After the landing was completed, the crew began preparations for the Moonwalk. They had originally planned a five-hour sleep period, but it was decided they would be too excited to sleep.
Then, at 10:56 p.m. EDT, Armstrong set his left foot down upon the surface of the Moon at calling it, “…one small step for a man, one giant leap for mankind.” Fellow astronaut Buzz Aldrin joined Armstrong on the surface and described the scene as “magnificent desolation.” Back on Earth, the world watched through a live television feed.
The Moonwalk wasn’t just symbolic – Armstrong and Aldrin had several tasks to perform. One of them included planting the American flag. They first had to get used to walking around on the Moon. They took photographs, collected rock and dust samples and set out equipment to transmit readings. After about two-and-a-half hours, they then returned to the landing module and went to sleep.
But this was the era of the Space Race, and the Soviet Union had launched an unmanned spacecraft three days before the Apollo 11 mission took off. As the U.S. astronauts slept, Luna 15 began its descent to the Moon’s surface. It was the third attempt by the Soviets to collect lunar soil, and the third failure. Luna 15 crashed into the Moon, likely on the side of a mountain.
After a much-deserved rest, the U.S. astronauts blasted off from the Moon’s surface – unfortunately toppling the American flag they had planted. In future lunar landings, the flag was placed no closer than 100 feet from the modules, so as not to repeat that mistake.
The Eagle docked with the Columbia, where fellow astronaut Michael Collins had been waiting. The Eagle was released into orbit around the Moon, and NASA scientists later assumed that it crashed to the surface after a few months.

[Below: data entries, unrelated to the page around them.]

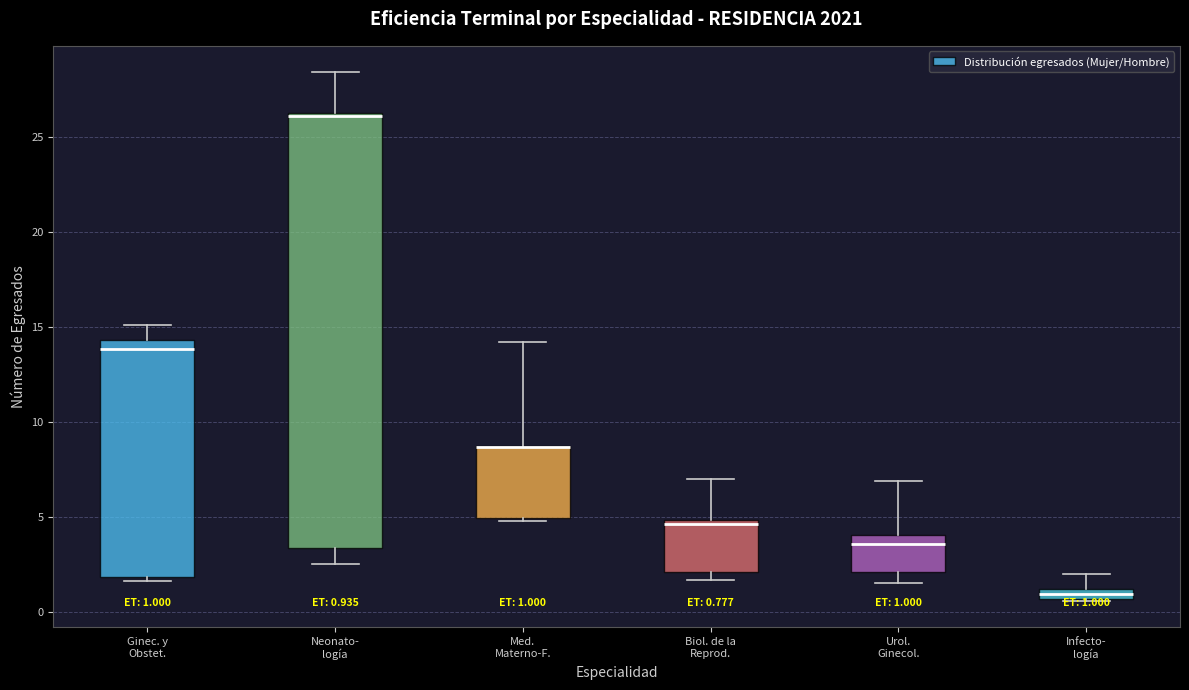

Which box is the tallest, from its lower edge to its upper edge?

Neonato- logía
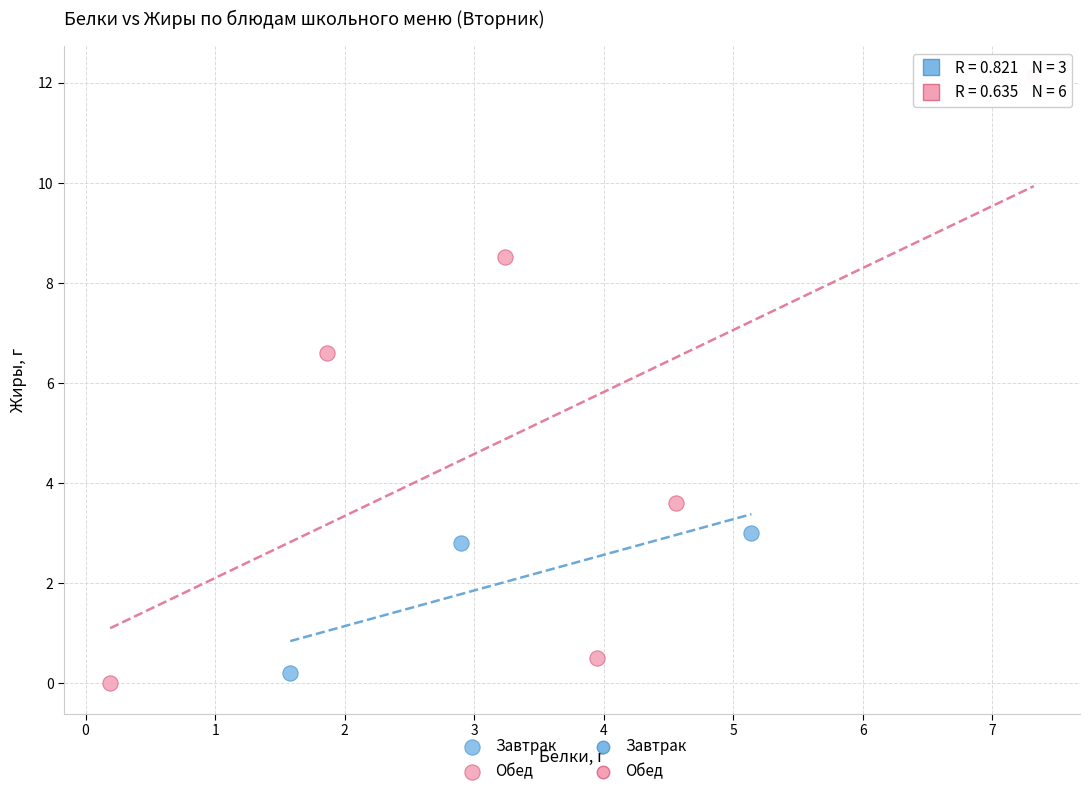

Which series has the widest spread of Y values?

Обед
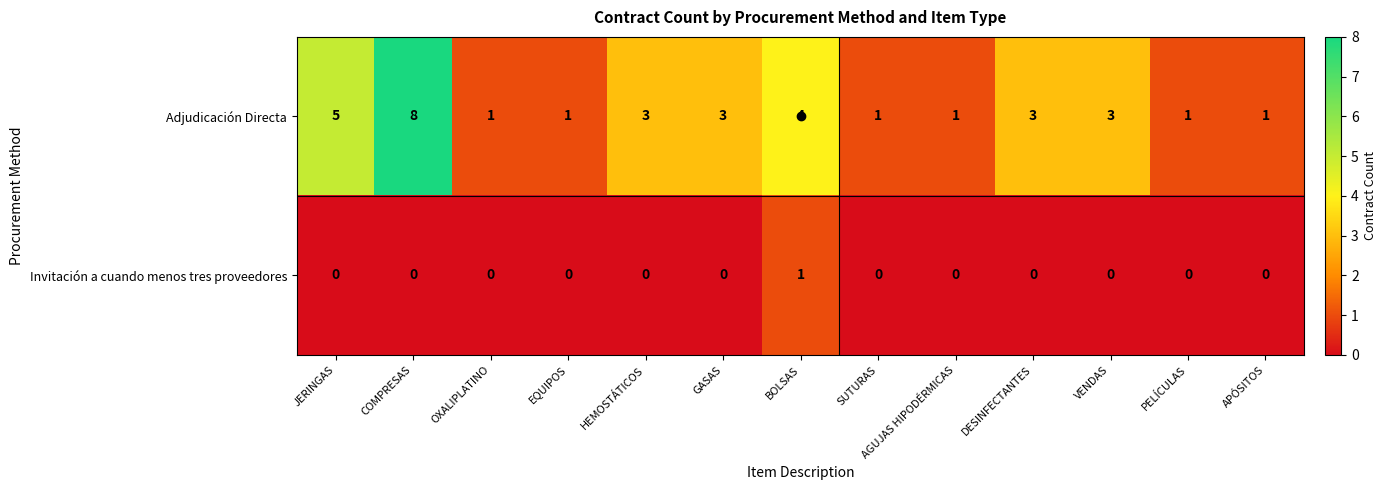

At which category is the sum across all series the highest?

COMPRESAS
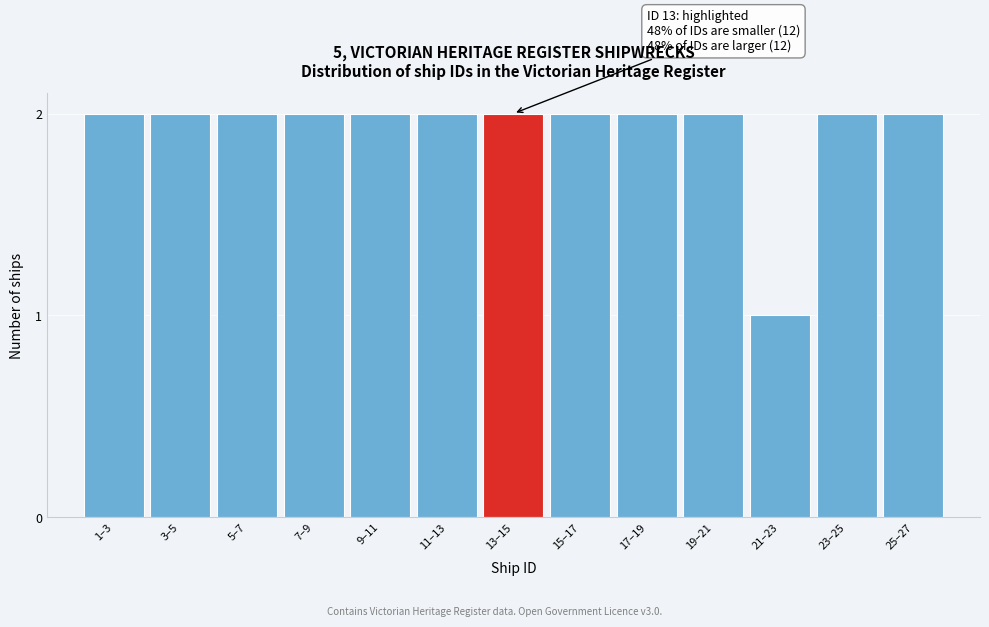

Reading left to right, transcribe all the data shown in this chart.

1–3=2	3–5=2	5–7=2	7–9=2	9–11=2	11–13=2	13–15=2	15–17=2	17–19=2	19–21=2	21–23=1	23–25=2	25–27=2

The Columbia Command Module, a 10-foot-long cone, was all that remained of the massive Saturn V rocket that began the journey. The Saturn V was 363 feet long and weighed 6,699,000 pounds (Columbia weighed 13,000 pounds). The journey home lasted three days, and the crew had to make only one correction.
On July 24, the Command Module separated and began its descent to Earth. The bottom of the module faced the surface and had special heat shields that would burn away during re-entry, to prevent build-up of heat. The parachute opened after 195 hours and 13 minutes in space. The Apollo 11 crew splashed down in the Pacific Ocean, where Navy ship USS Hornet was nearby. They were finally home. And President Kennedy’s vision was realized. America had effectively won the Space Race, and was ready to embark on a new era in space exploration.
The three Apollo 11 astronauts were honored with a ticker tape parade in New York City soon after returning to Earth. Armstrong received the Medal of Freedom, the highest award offered to a U.S. civilian. His other awards included the NASA Distinguished Service Medal, the NASA Exceptional Service Medal, seventeen medals from other countries, and the Congressional Space Medal of Honor.
Did you know?
The engraved master dies for U.S. #C76 above traveled to the Moon with the Apollo 11 crew. An envelope bearing a proof of the stamp was also canceled in the space module. And the First Day Cover for that stamp was the most popular ever.